▸ EXERCISE INSTRUCTIONS:
The answer required is how many lines of the following entries contain the word "that", with no other words.
──────── MATERIAL FOR THIS EXERCISE ────────
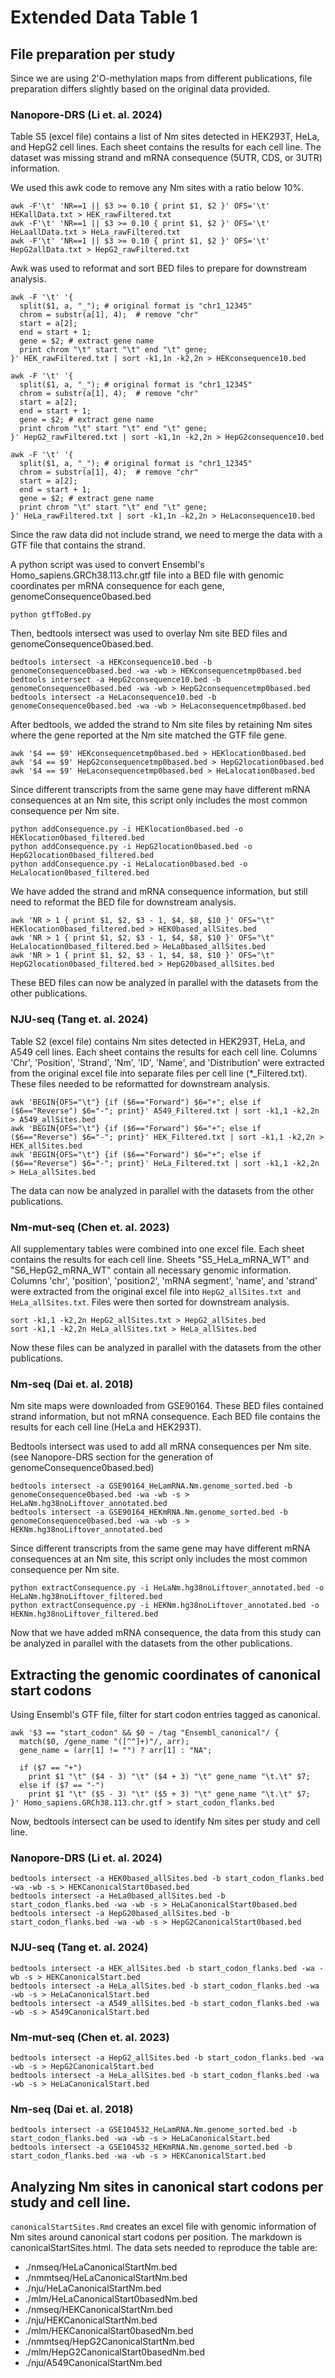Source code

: # Extended Data Table 1

## File preparation per study
Since we are using 2'O-methylation maps from different publications, file preparation differs slightly based on the original data provided.
### Nanopore-DRS (Li et. al. 2024)
Table S5 (excel file) contains a list of Nm sites detected in HEK293T, HeLa, and HepG2 cell lines. Each sheet contains the results for each cell line. The dataset was missing strand and mRNA consequence (5UTR, CDS, or 3UTR) information. 

We used this awk code to remove any Nm sites with a ratio below 10%. 
```
awk -F'\t' 'NR==1 || $3 >= 0.10 { print $1, $2 }' OFS='\t' HEKallData.txt > HEK_rawFiltered.txt
awk -F'\t' 'NR==1 || $3 >= 0.10 { print $1, $2 }' OFS='\t' HeLaallData.txt > HeLa_rawFiltered.txt
awk -F'\t' 'NR==1 || $3 >= 0.10 { print $1, $2 }' OFS='\t' HepG2allData.txt > HepG2_rawFiltered.txt
```
Awk was used to reformat and sort BED files to prepare for downstream analysis.
```
awk -F '\t' '{
  split($1, a, "_"); # original format is "chr1_12345"
  chrom = substr(a[1], 4);  # remove "chr"
  start = a[2];
  end = start + 1;
  gene = $2; # extract gene name
  print chrom "\t" start "\t" end "\t" gene;
}' HEK_rawFiltered.txt | sort -k1,1n -k2,2n > HEKconsequence10.bed

awk -F '\t' '{
  split($1, a, "_"); # original format is "chr1_12345"
  chrom = substr(a[1], 4);  # remove "chr"
  start = a[2];
  end = start + 1;
  gene = $2; # extract gene name
  print chrom "\t" start "\t" end "\t" gene;
}' HepG2_rawFiltered.txt | sort -k1,1n -k2,2n > HepG2consequence10.bed

awk -F '\t' '{
  split($1, a, "_"); # original format is "chr1_12345"
  chrom = substr(a[1], 4);  # remove "chr"
  start = a[2];
  end = start + 1;
  gene = $2; # extract gene name
  print chrom "\t" start "\t" end "\t" gene;
}' HeLa_rawFiltered.txt | sort -k1,1n -k2,2n > HeLaconsequence10.bed
```
Since the raw data did not include strand, we need to merge the data with a GTF file that contains the strand.

A python script was used to convert Ensembl's Homo_sapiens.GRCh38.113.chr.gtf file into a BED file with genomic coordinates per mRNA consequence for each gene, genomeConsequence0based.bed
```
python gtfToBed.py
```
Then, bedtools intersect was used to overlay Nm site BED files and genomeConsequence0based.bed.
```
bedtools intersect -a HEKconsequence10.bed -b genomeConsequence0based.bed -wa -wb > HEKconsequencetmp0based.bed
bedtools intersect -a HepG2consequence10.bed -b genomeConsequence0based.bed -wa -wb > HepG2consequencetmp0based.bed
bedtools intersect -a HeLaconsequence10.bed -b genomeConsequence0based.bed -wa -wb > HeLaconsequencetmp0based.bed
```
After bedtools, we added the strand to Nm site files by retaining Nm sites where the gene reported at the Nm site matched the GTF file gene. 
```
awk '$4 == $9' HEKconsequencetmp0based.bed > HEKlocation0based.bed
awk '$4 == $9' HepG2consequencetmp0based.bed > HepG2location0based.bed
awk '$4 == $9' HeLaconsequencetmp0based.bed > HeLalocation0based.bed
```
Since different transcripts from the same gene may have different mRNA consequences at an Nm site, this script only includes the most common consequence per Nm site. 
```
python addConsequence.py -i HEKlocation0based.bed -o HEKlocation0based_filtered.bed
python addConsequence.py -i HepG2location0based.bed -o HepG2location0based_filtered.bed
python addConsequence.py -i HeLalocation0based.bed -o HeLalocation0based_filtered.bed
```
We have added the strand and mRNA consequence information, but still need to reformat the BED file for downstream analysis.
```
awk 'NR > 1 { print $1, $2, $3 - 1, $4, $8, $10 }' OFS="\t" HEKlocation0based_filtered.bed > HEK0based_allSites.bed
awk 'NR > 1 { print $1, $2, $3 - 1, $4, $8, $10 }' OFS="\t" HeLalocation0based_filtered.bed > HeLa0based_allSites.bed
awk 'NR > 1 { print $1, $2, $3 - 1, $4, $8, $10 }' OFS="\t" HepG2location0based_filtered.bed > HepG20based_allSites.bed
```
These BED files can now be analyzed in parallel with the datasets from the other publications.

### NJU-seq (Tang et. al. 2024)
Table S2 (excel file) contains Nm sites detected in HEK293T, HeLa, and A549 cell lines. Each sheet contains the results for each cell line. Columns 'Chr', 'Position', 'Strand', 'Nm', 'ID', 'Name', and 'Distribution' were extracted from the original excel file into separate files per cell line (*_Filtered.txt). These files needed to be reformatted for downstream analysis.
```
awk 'BEGIN{OFS="\t"} {if ($6=="Forward") $6="+"; else if ($6=="Reverse") $6="-"; print}' A549_Filtered.txt | sort -k1,1 -k2,2n > A549_allSites.bed
awk 'BEGIN{OFS="\t"} {if ($6=="Forward") $6="+"; else if ($6=="Reverse") $6="-"; print}' HEK_Filtered.txt | sort -k1,1 -k2,2n > HEK_allSites.bed
awk 'BEGIN{OFS="\t"} {if ($6=="Forward") $6="+"; else if ($6=="Reverse") $6="-"; print}' HeLa_Filtered.txt | sort -k1,1 -k2,2n > HeLa_allSites.bed
```
The data can now be analyzed in parallel with the datasets from the other publications.

### Nm-mut-seq (Chen et. al. 2023)
All supplementary tables were combined into one excel file. Each sheet contains the results for each cell line. Sheets "S5_HeLa_mRNA_WT" and "S6_HepG2_mRNA_WT" contain all necessary genomic information. Columns 'chr', 'position', 'position2', 'mRNA segment', 'name', and 'strand' were extracted from the original excel file into ```HepG2_allSites.txt and HeLa_allSites.txt```. Files were then sorted for downstream analysis.
```
sort -k1,1 -k2,2n HepG2_allSites.txt > HepG2_allSites.bed
sort -k1,1 -k2,2n HeLa_allSites.txt > HeLa_allSites.bed
```
Now these files can be analyzed in parallel with the datasets from the other publications.

### Nm-seq (Dai et. al. 2018)
Nm site maps were downloaded from GSE90164. These BED files contained strand information, but not mRNA consequence. Each BED file contains the results for each cell line (HeLa and HEK293T). 

Bedtools intersect was used to add all mRNA consequences per Nm site. (see Nanopore-DRS section for the generation of genomeConsequence0based.bed)
```
bedtools intersect -a GSE90164_HeLamRNA.Nm.genome_sorted.bed -b genomeConsequence0based.bed -wa -wb -s > HeLaNm.hg38noLiftover_annotated.bed
bedtools intersect -a GSE90164_HEKmRNA.Nm.genome_sorted.bed -b genomeConsequence0based.bed -wa -wb -s > HEKNm.hg38noLiftover_annotated.bed
```
Since different transcripts from the same gene may have different mRNA consequences at an Nm site, this script only includes the most common consequence per Nm site. 
```
python extractConsequence.py -i HeLaNm.hg38noLiftover_annotated.bed -o HeLaNm.hg38noLiftover_filtered.bed
python extractConsequence.py -i HEKNm.hg38noLiftover_annotated.bed -o HEKNm.hg38noLiftover_filtered.bed
```
Now that we have added mRNA consequence, the data from this study can be analyzed in parallel with the datasets from the other publications.

## Extracting the genomic coordinates of canonical start codons
Using Ensembl's GTF file, filter for start codon entries tagged as canonical. 
```
awk '$3 == "start_codon" && $0 ~ /tag "Ensembl_canonical"/ {
  match($0, /gene_name "([^"]+)"/, arr);
  gene_name = (arr[1] != "") ? arr[1] : "NA";

  if ($7 == "+")
    print $1 "\t" ($4 - 3) "\t" ($4 + 3) "\t" gene_name "\t.\t" $7;
  else if ($7 == "-")
    print $1 "\t" ($5 - 3) "\t" ($5 + 3) "\t" gene_name "\t.\t" $7;
}' Homo_sapiens.GRCh38.113.chr.gtf > start_codon_flanks.bed
```
Now, bedtools intersect can be used to identify Nm sites per study and cell line.

### Nanopore-DRS (Li et. al. 2024)
```
bedtools intersect -a HEK0based_allSites.bed -b start_codon_flanks.bed -wa -wb -s > HEKCanonicalStart0based.bed
bedtools intersect -a HeLa0based_allSites.bed -b start_codon_flanks.bed -wa -wb -s > HeLaCanonicalStart0based.bed
bedtools intersect -a HepG20based_allSites.bed -b start_codon_flanks.bed -wa -wb -s > HepG2CanonicalStart0based.bed
```
### NJU-seq (Tang et. al. 2024)
```
bedtools intersect -a HEK_allSites.bed -b start_codon_flanks.bed -wa -wb -s > HEKCanonicalStart.bed
bedtools intersect -a HeLa_allSites.bed -b start_codon_flanks.bed -wa -wb -s > HeLaCanonicalStart.bed
bedtools intersect -a A549_allSites.bed -b start_codon_flanks.bed -wa -wb -s > A549CanonicalStart.bed

```
### Nm-mut-seq (Chen et. al. 2023)
```
bedtools intersect -a HepG2_allSites.bed -b start_codon_flanks.bed -wa -wb -s > HepG2CanonicalStart.bed
bedtools intersect -a HeLa_allSites.bed -b start_codon_flanks.bed -wa -wb -s > HeLaCanonicalStart.bed
```
### Nm-seq (Dai et. al. 2018)
```
bedtools intersect -a GSE104532_HeLamRNA.Nm.genome_sorted.bed -b start_codon_flanks.bed -wa -wb -s > HeLaCanonicalStart.bed
bedtools intersect -a GSE104532_HEKmRNA.Nm.genome_sorted.bed -b start_codon_flanks.bed -wa -wb -s > HEKCanonicalStart.bed
```
## Analyzing Nm sites in canonical start codons per study and cell line. 
```canonicalStartSites.Rmd``` creates an excel file with genomic information of Nm sites around canonical start codons per position. The markdown is canonicalStartSites.html.
The data sets needed to reproduce the table are:
* ./nmseq/HeLaCanonicalStartNm.bed
* ./nmmtseq/HeLaCanonicalStartNm.bed
* ./nju/HeLaCanonicalStartNm.bed
* ./mlm/HeLaCanonicalStart0basedNm.bed
* ./nmseq/HEKCanonicalStartNm.bed
* ./nju/HEKCanonicalStartNm.bed
* ./mlm/HEKCanonicalStart0basedNm.bed
* ./nmmtseq/HepG2CanonicalStartNm.bed
* ./mlm/HepG2CanonicalStart0basedNm.bed
* ./nju/A549CanonicalStartNm.bed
────────
▸ COMPLETED EXERCISE:
2